Como decíamos, la alegría del amor siempre parece estar balanceada por la pena de la decepción. Y nada mejor para ilustrar este aserto que imaginarse el estado del corazón de Dios reflejado en este pasaje (solo citamos a Ezequiel pero podríamos citar a muchos otros profetas que dicen lo mismo, o algo peor.)
En medio de este panorama terrible, Dios decide destruir la tierra pero antes busca a alguien que esté dispuesto a dar un paso al frente, ponerse entre su ira y la tierra y sus habitantes y pedir que el castigo caiga sobre él. Y no halló a nadie dispuesto a hacer esto.

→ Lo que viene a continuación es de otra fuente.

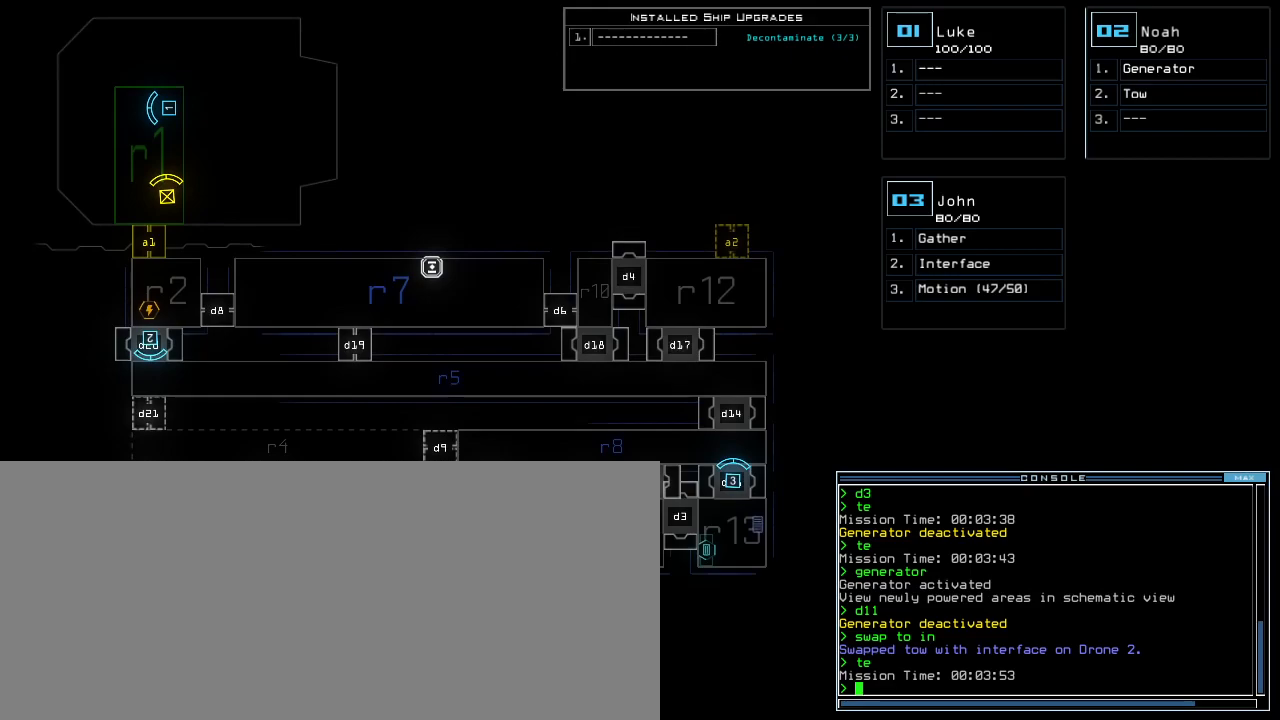
{"keys": [], "events": []}
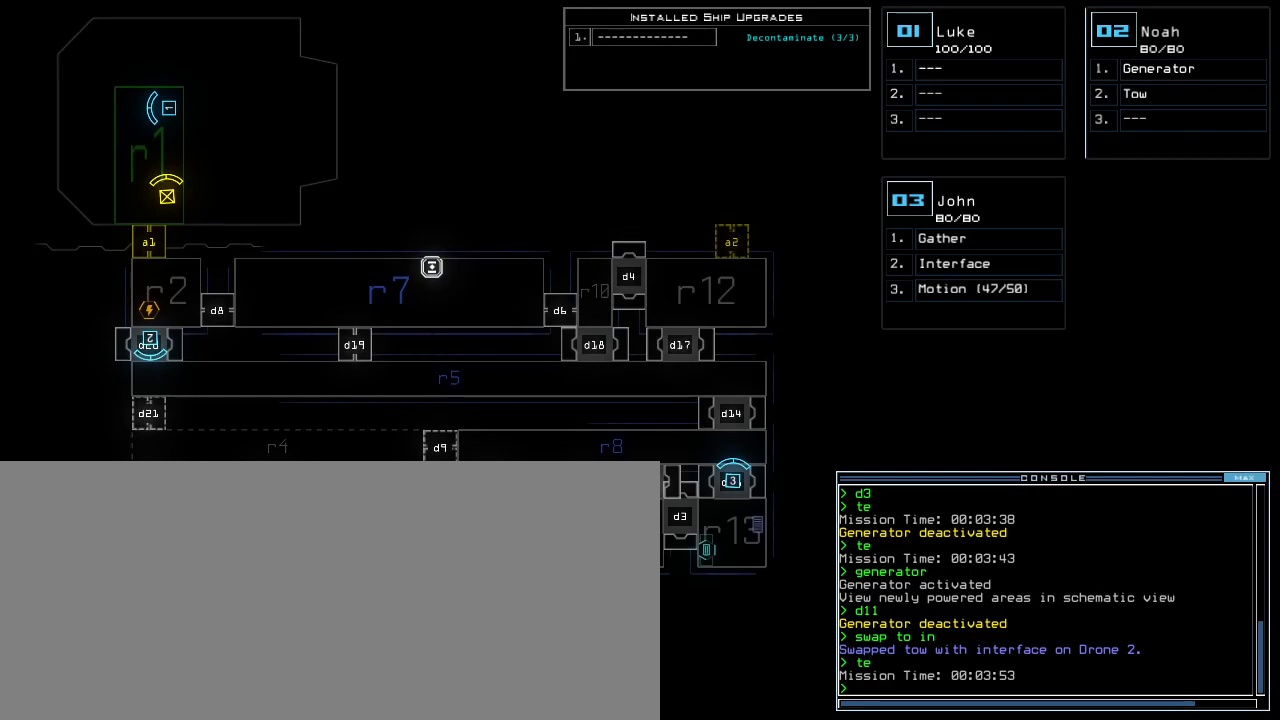
{"keys": [], "events": []}
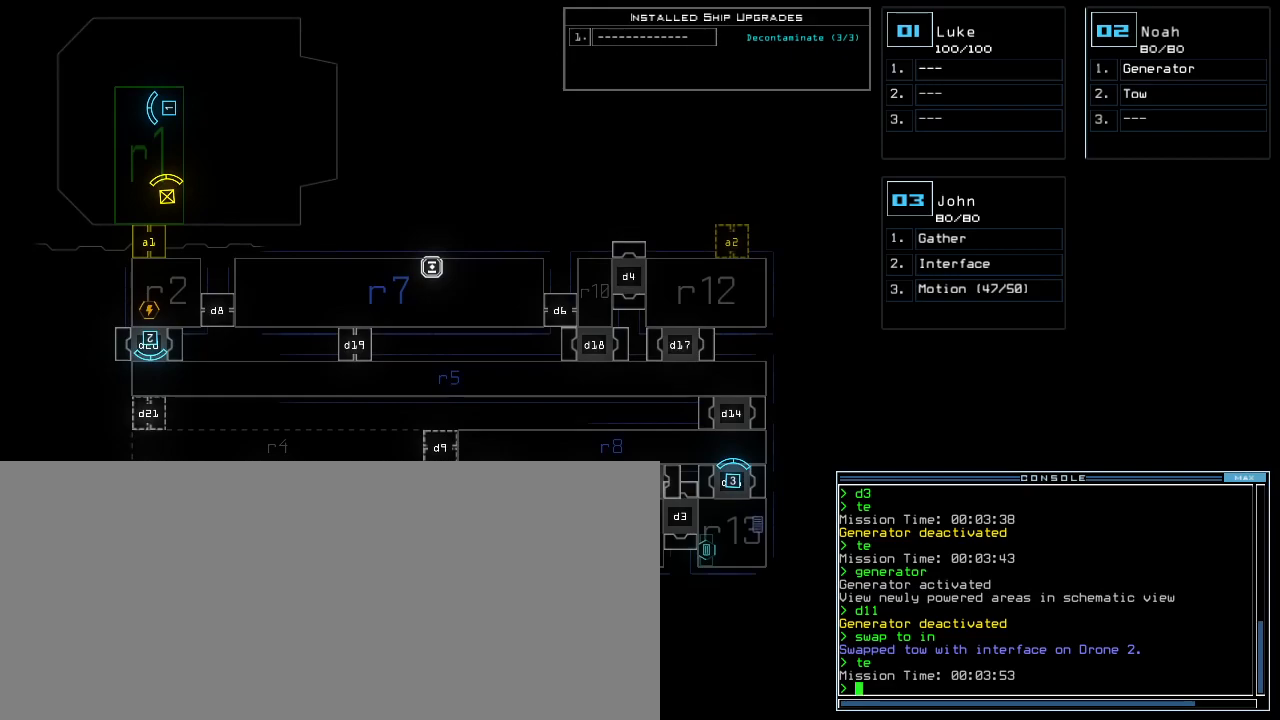
{"keys": [], "events": []}
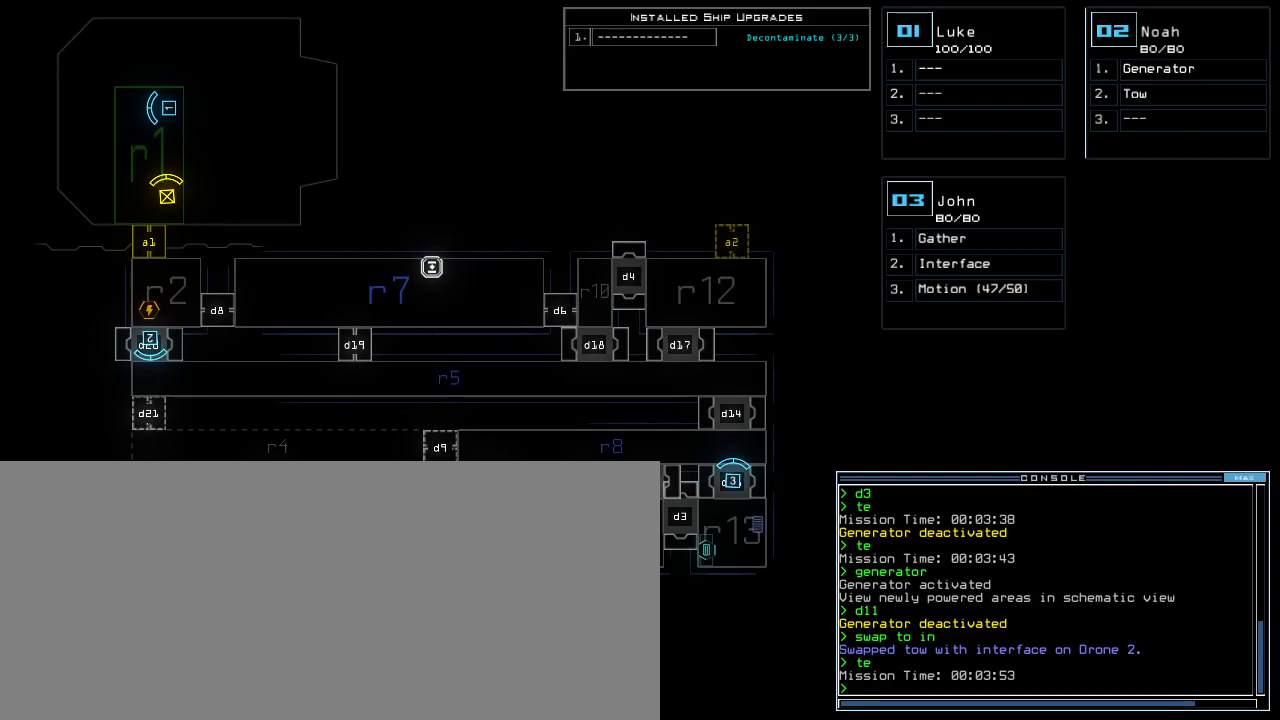
{"keys": ["e", "return"], "events": [[440, "e", "down"], [480, "return", "down"]]}
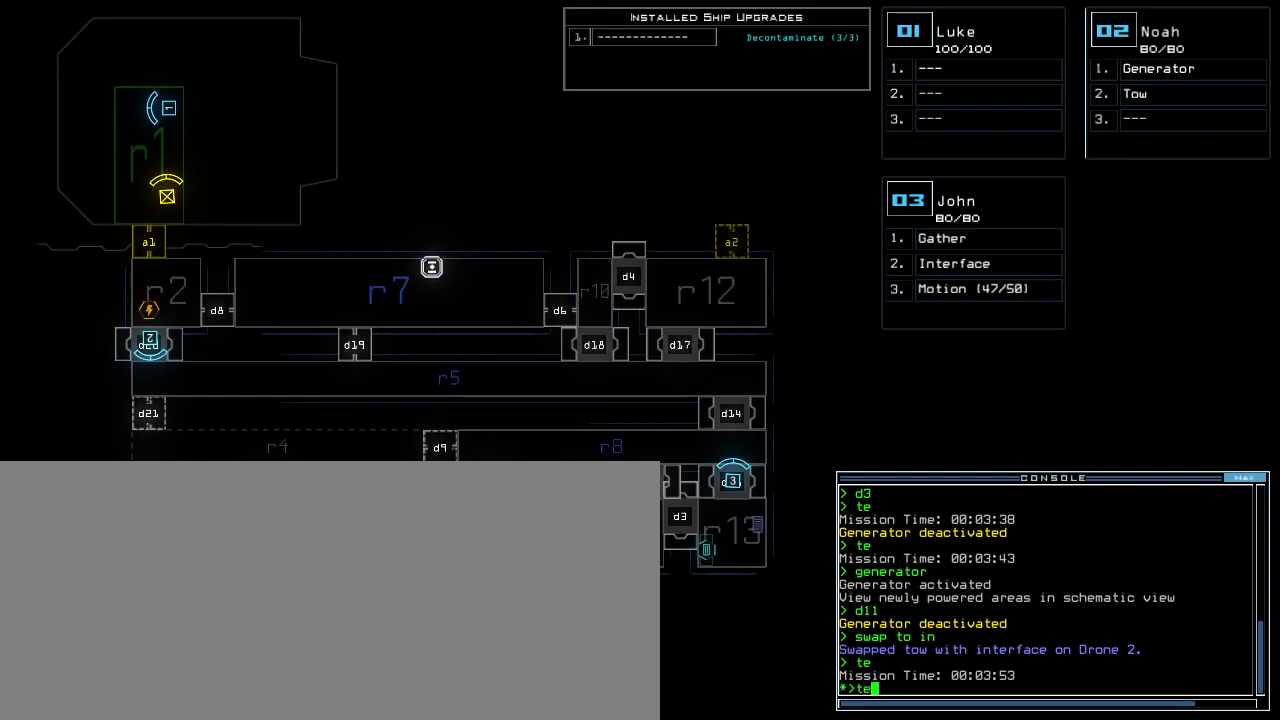
{"keys": [], "events": [[40, "e", "up"], [60, "return", "up"]]}
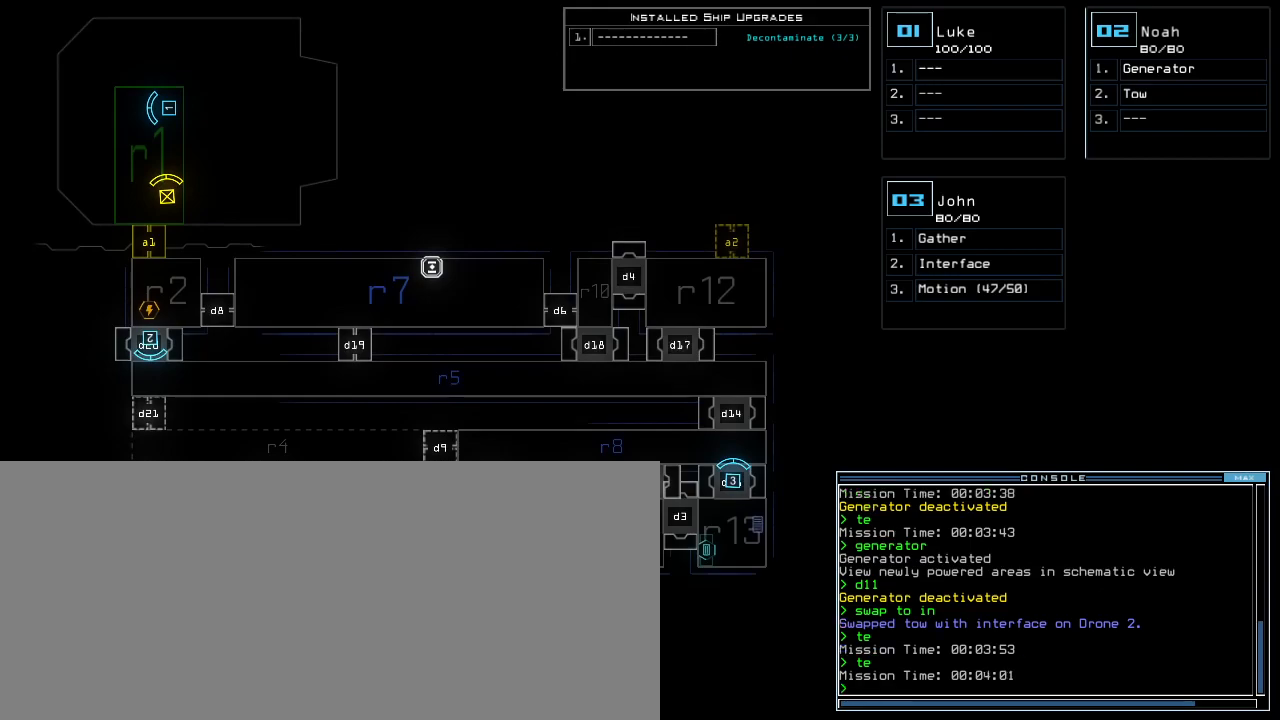
{"keys": [], "events": [[220, "2", "down"], [300, "2", "up"]]}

Es fácil decirle a alguien: «Soy tu amigo». Pero cuando las circunstancias demandan la expresión última de ese amor: dar la vida por la persona a la que se dice que se ama, ya eso es otra cosa.
El libro de Rebeca Brown lo tradujimos mi colega y mentor editorial Juan Rojas y yo. Por allá por 1988-89. Recuerdo vagamente mucho de lo que se dice en él. Pero lo que sí recuerdo con toda nítidez es esta fórmula que define la expresión más sublime del amor de una persona por otra.
Conozco a un padre que, en sus sesentitantos, viendo a su hijo amenazado de muerte por una enfermedad que no tiene cura, fue a visitar a Dios y le dijo: «Padre, te quiero pedir algo. Tengo a mi hijo en peligro de muerte. Él todavía es joven. Está empezando a formar una familia. Tiene todavía una vida por delante. Yo, en cambio, estoy en las postrimerías de mi existencia. Lo que tenía que hacer, ya lo hice. Bien o mal. O más mal que bien, pero ya lo hice. Por favor, atiende a este ruego. Pasa su enfermedad a mi cuerpo y libéralo de ella a él. Yo, con la ayuda de la mujer que me diste por esposa, sabré cuidarme lo necesario para terminar mis días en paz contigo y con mi prójimo, sea este amigo o enemigo. ¡Hazme este favor! He decidido ponerme en la brecha para que la muerte no lo alcance a él sino a mí!» El hijo ha recuperado la salud y su padre no ha dado muestras de haber desarrollado la enfermedad. Parece que la respuesta de Dios fue más allá de lo que este hombre esperaba. Su hijo nunca lo supo. Por eso no dejaba de extrañarse cuando en el último chequeo médico aparecía sano.
«Ninguno tiene mayor amor que este, que uno ponga su vida por sus amigos».